::: Records to use :::

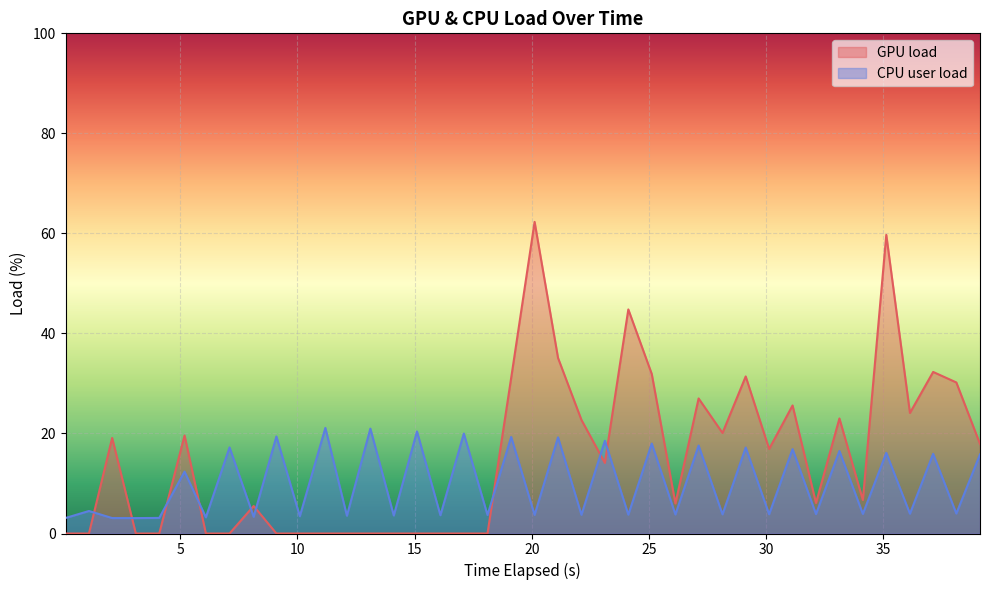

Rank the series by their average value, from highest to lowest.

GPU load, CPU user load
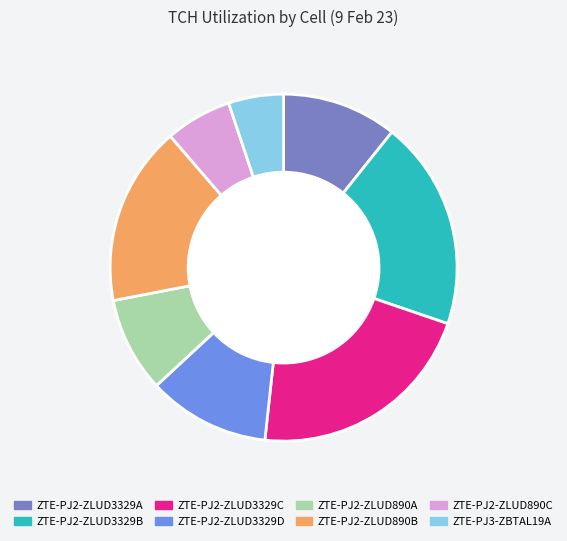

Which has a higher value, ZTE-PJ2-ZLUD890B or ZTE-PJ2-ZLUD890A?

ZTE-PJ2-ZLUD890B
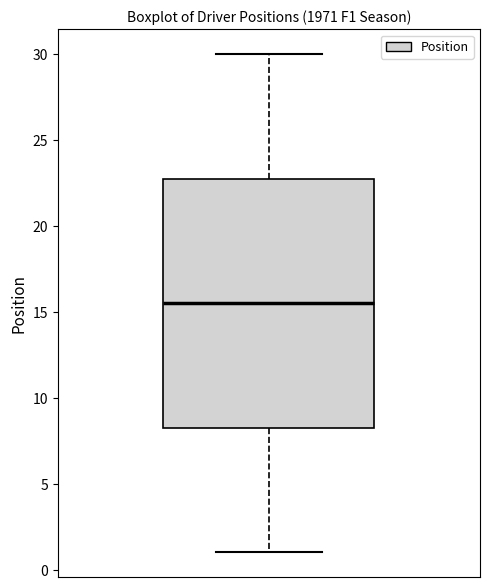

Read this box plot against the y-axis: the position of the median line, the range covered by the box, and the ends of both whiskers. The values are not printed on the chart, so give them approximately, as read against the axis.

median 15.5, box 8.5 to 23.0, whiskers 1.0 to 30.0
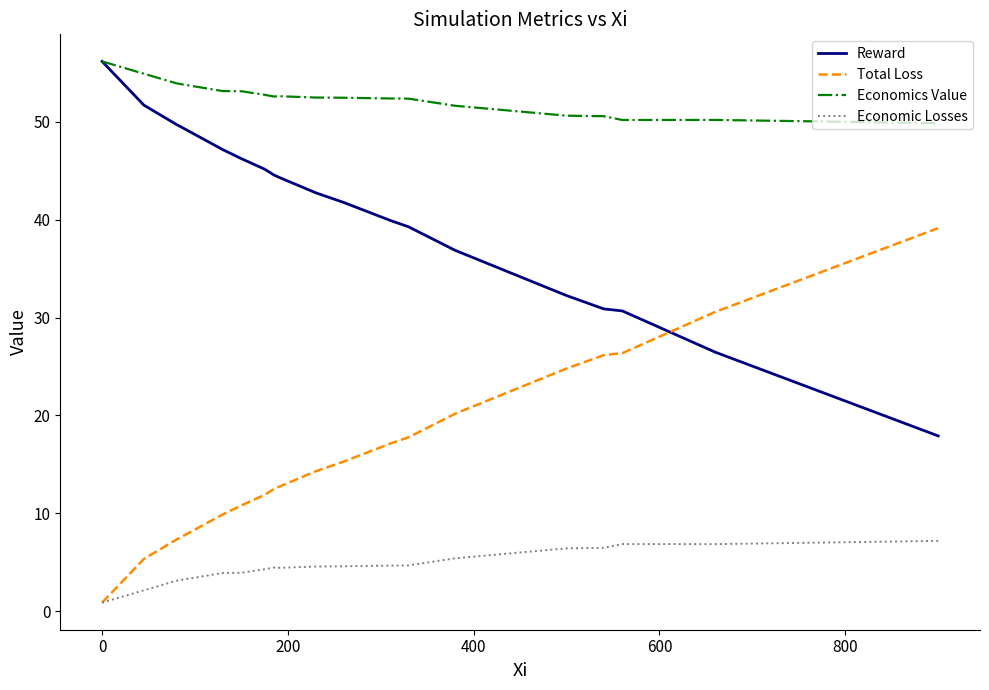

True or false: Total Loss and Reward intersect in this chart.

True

:::

◆ **Exercise prompt**
Format the lines above as a Markdown table with the columns No. and Line, giving one row per line and omitting blank lines. Leave the pictures out of the table.

◆ **Answer section**
| No. | Line |
|---|---|
| 1 | Rank the series by their average value, from highest to lowest. |
| 2 | GPU load, CPU user load |
| 3 | Which has a higher value, ZTE-PJ2-ZLUD890B or ZTE-PJ2-ZLUD890A? |
| 4 | ZTE-PJ2-ZLUD890B |
| 5 | Read this box plot against the y-axis: the position of the median line, the range covered by the box, and the ends of both whiskers. The values are not printed on the chart, so give them approximately, as read against the axis. |
| 6 | median 15.5, box 8.5 to 23.0, whiskers 1.0 to 30.0 |
| 7 | True or false: Total Loss and Reward intersect in this chart. |
| 8 | True |